Last week I mentioned my upcoming workshop at Writers Victoria on 5 March. As part of this I was sent some questions relating to pitching and my responses, below, are also posted on the WritersVic website. If interested, sign up now as there are only a couple of spots left.
• Why do you think there’s so much confusion between synopses and pitches?
It’s possible the term ‘pitching’ has bled into book publishing from newspaper and magazine writing, advertising, and film and TV, but in many ways it’s inaccurate. In essence pitching describes an engaging idea or concept for something; it’s succinct and simple, which are not your go-to adjectives for (most) books.
At writers’ festivals and writers’ centres around the country pitching panels have become increasingly popular opportunities for aspiring writers to access trade publishers. For perhaps as long as five minutes the ‘lucky’ participants – sweaty of palm, weak of knee and dry of throat – try to interest the panel by talking about the hook, the story and themes of their manuscript, and, of course, about their own writing props and profile. A verbal pitch such as this differs from a written submission, and is very different from a synopsis.
For written submissions for works of fiction, a synopsis, cover letter (the closest thing to a pitch) and sample chapters should always be included, mindful that the entire manuscript is ready to be sent if the publisher requests it. For non-fiction submissions what’s needed is a proposal, which includes a paragraph summary for each chapter, along with a cover letter and a couple of chapters (if they’ve been written). Unlike fiction, a partial manuscript, or even just a detailed outline (if it’s a known and skilled writer) might be all that’s necessary to snare a deal.
• How can an author know when to persist in pitching a manuscript and when to give up?

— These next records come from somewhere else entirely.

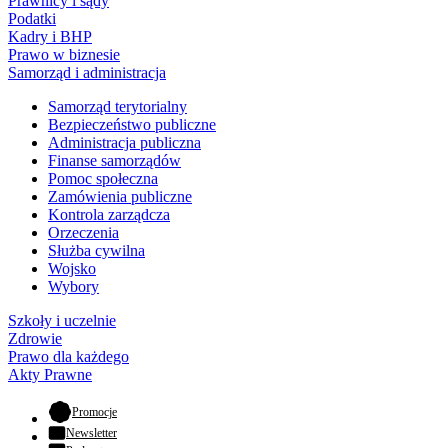
Prawnicy i sądy
Podatki
Kadry i BHP
Prawo w biznesie
Samorząd i administracja
Samorząd terytorialny
Bezpieczeństwo publiczne
Administracja publiczna
Finanse samorządów
Pomoc społeczna
Zamówienia publiczne
Kontrola zarządcza
Orzeczenia
Służba cywilna
Wojsko
Wybory
Szkoły i uczelnie
Zdrowie
Prawo dla każdego
Akty Prawne
- otwiera się w nowej karcie
Promocje
Newsletter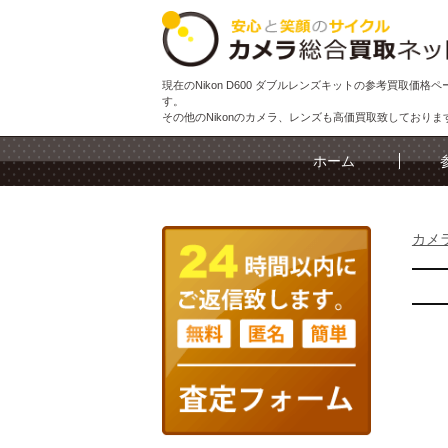
現在のNikon D600 ダブルレンズキットの参考買取価格ペ
す。
その他のNikonのカメラ、レンズも高価買取致しておりま
ホーム
カメ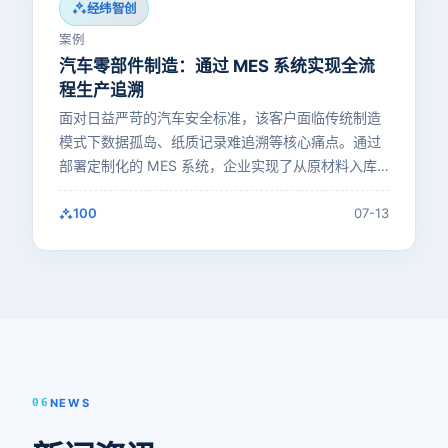
经纬智创
案例
汽车零部件制造：通过 MES 系统实现全流
程生产追溯
面对日益严苛的汽车安全标准，该客户面临传统制造
模式下数据孤岛、纸质记录难追溯等核心痛点。通过
部署定制化的 MES 系统，企业实现了从原材料入库
到成品出厂的全流程…
100
07-13
06
NEWS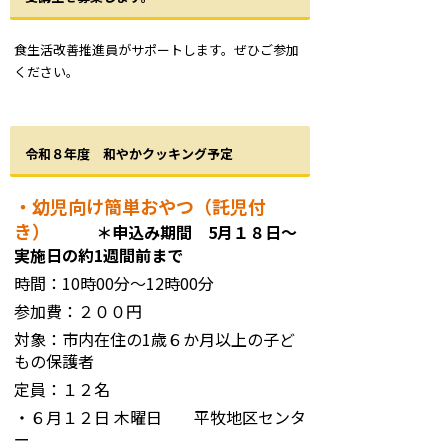
食生活改善推進員がサポートします。ぜひご参加
ください。
令和８年度 和やかクッキング予定
・幼児向け簡単おやつ（託児付
き）
＊申込み期間 5月１８日～
実施日の約1週間前まで
時間：10時00分～12時00分
参加費：２００円
対象：市内在住の1歳６か月以上の子ど
もの保護者
定員：１２名
・６月１２日 木曜日 平牧地区センタ
ー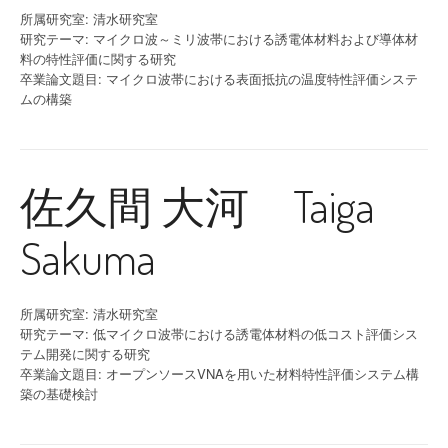
所属研究室: 清水研究室
研究テーマ: マイクロ波～ミリ波帯における誘電体材料および導体材
料の特性評価に関する研究
卒業論文題目: マイクロ波帯における表面抵抗の温度特性評価システ
ムの構築
佐久間 大河 Taiga
Sakuma
所属研究室: 清水研究室
研究テーマ: 低マイクロ波帯における誘電体材料の低コスト評価シス
テム開発に関する研究
卒業論文題目: オープンソースVNAを用いた材料特性評価システム構
築の基礎検討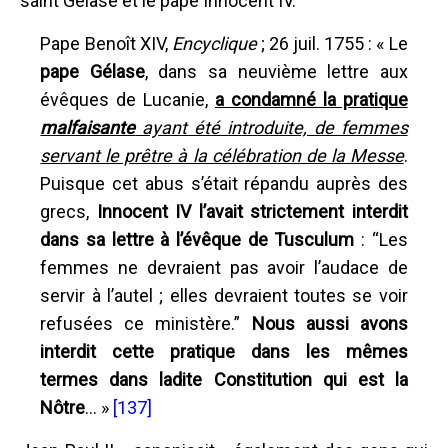
saint Gélase et le pape Innocent IV.
Pape Benoît XIV,
Encyclique
; 26 juil. 1755 : « Le
pape Gélase
, dans sa neuvième lettre aux
évêques de Lucanie,
a condamné la pratique
malfaisante
ayant été introduite, de femmes
servant le prêtre à la célébration de la Messe
.
Puisque cet abus s’était répandu auprès des
grecs,
Innocent IV l’avait strictement interdit
dans sa lettre à l’évêque de Tusculum
: “Les
femmes ne devraient pas avoir l’audace de
servir à l’autel ; elles devraient toutes se voir
refusées ce ministère.”
Nous aussi avons
interdit cette pratique dans les mêmes
termes dans ladite Constitution qui est la
Nôtre
... »
[137]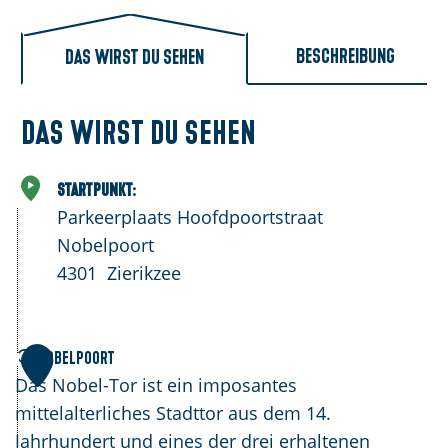
e
:
Beschreibung
Das wirst du sehen
D
e
u
Das wirst du sehen
t
s
Startpunkt:
c
Parkeerplaats Hoofdpoortstraat
h
Nobelpoort
4301
Zierikzee
N
Nobelpoort
1
o
Das Nobel-Tor ist ein imposantes
b
mittelalterliches Stadttor aus dem 14.
e
Jahrhundert und eines der drei erhaltenen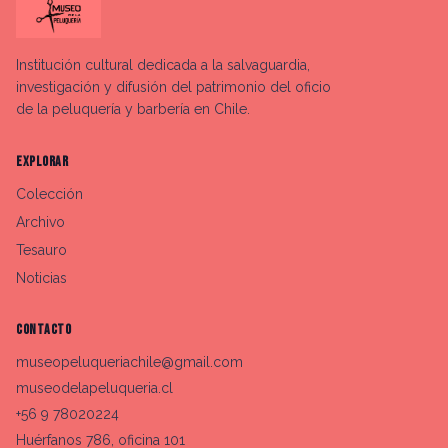
Institución cultural dedicada a la salvaguardia,
investigación y difusión del patrimonio del oficio
de la peluquería y barbería en Chile.
EXPLORAR
Colección
Archivo
Tesauro
Noticias
CONTACTO
museopeluqueriachile@gmail.com
museodelapeluqueria.cl
+56 9 78020224
Huérfanos 786, oficina 101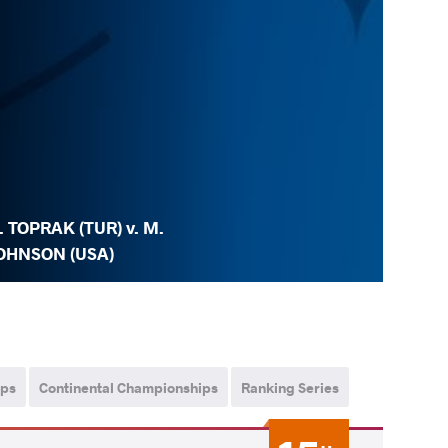
. TOPRAK (TUR) v. M.
OHNSON (USA)
ips
Continental Championships
Ranking Series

There will always be apocryphal stories of writers who, repeatedly spurned by publishers, go on to be discovered and championed by one visionary, thence to be embraced by the world. It happens, I guess, but it doesn’t happen much. Publishers read a great deal and it’s their business to be passionate about finding new voices and new stories. Sure, sometimes they get it wrong but most times they know what they’re doing. If your rejection slips have now reached double figures, chances are not you’re not going to find a home for your manuscript – at least for now. Put it away and start on something else.
• What’s the biggest no-no when pitching?
There are two pet peeves I have about submissions, each as maddening as the other.
1) Not doing your homework. Go into bookshops and see where your manuscript would sit on the shelves and decide which three publishers would be the best fit. Does your work compete with or complement existing titles that they publish? How does your manuscript distinguish itself?
2) Making empty claims about the importance of your work. It’s not your job to say how great your manuscript is (unless it contains major discoveries – in which case you’ll have a major news profile to capitalise on); publishers rightly think assessing the work is their job.